The two differ significantly in raw materials, core processes, equipment configuration, and product attributes. Specific differences are as follows:
1. Different Raw Materials: NPK blended fertilizer uses chemical single-element fertilizers such as urea, ammonium phosphate, and potassium chloride as raw materials; organic fertilizer uses organic materials such as livestock and poultry manure, straw, oilseed cake, and kitchen waste as core raw materials.
2. Different Core Processes: Blended fertilizer production lines do not have a composting step; the core process is batching → mixing → packaging, with some screening processes, all done physically. Organic fertilizer production lines involve raw material pretreatment → high-temperature aerobic fermentation and composting → crushing → granulation → drying and cooling.
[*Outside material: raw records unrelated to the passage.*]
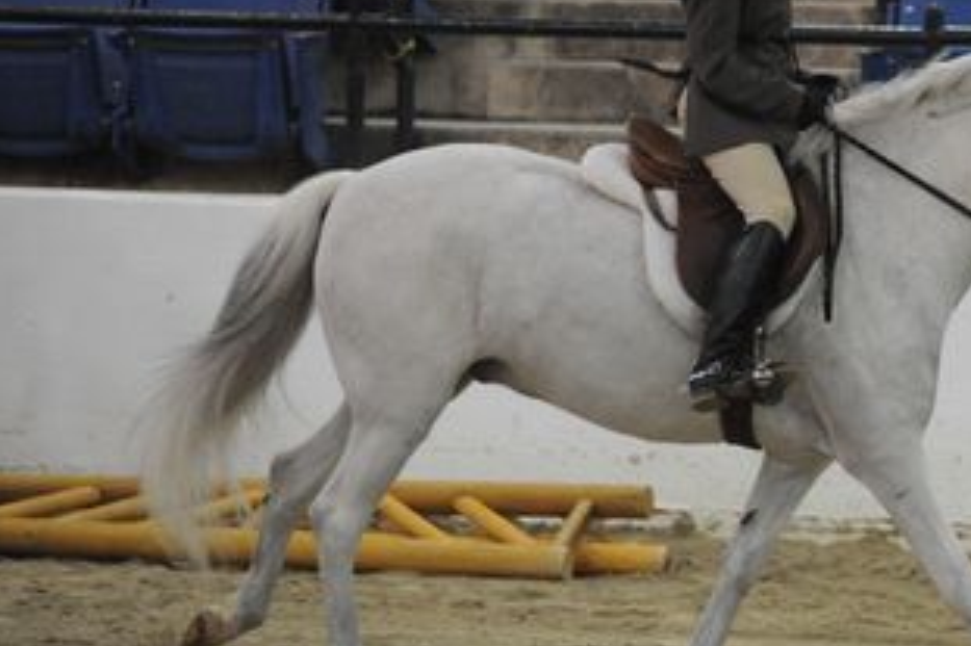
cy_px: 272
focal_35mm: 309
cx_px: 787
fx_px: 8330
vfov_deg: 4.4
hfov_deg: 6.7
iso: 6400
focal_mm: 150
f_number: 2.8
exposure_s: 1/500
Fermentation and composting are crucial, requiring control of temperature, humidity, and the fermentation cycle.
3. Equipment Configuration Differences: Blended fertilizer production lines primarily utilize precision batching equipment (electronic batching scales), horizontal mixers, and finished product packaging machines, but lack fermentation and drying/cooling equipment; organic fertilizer production lines require fermentation turning machines, crushers, granulators (disc/granulator), and drying/cooling machines, with relatively less stringent requirements for batching equipment.
5. Production Environment and Cycle Differences: Blended fertilizer production is odorless, has a short cycle (a batch is completed in minutes), and can be operated continuously; organic fertilizer fermentation produces an odor, has a long production cycle (15-30 days for composting), initially involves batch fermentation, and can be processed continuously thereafter.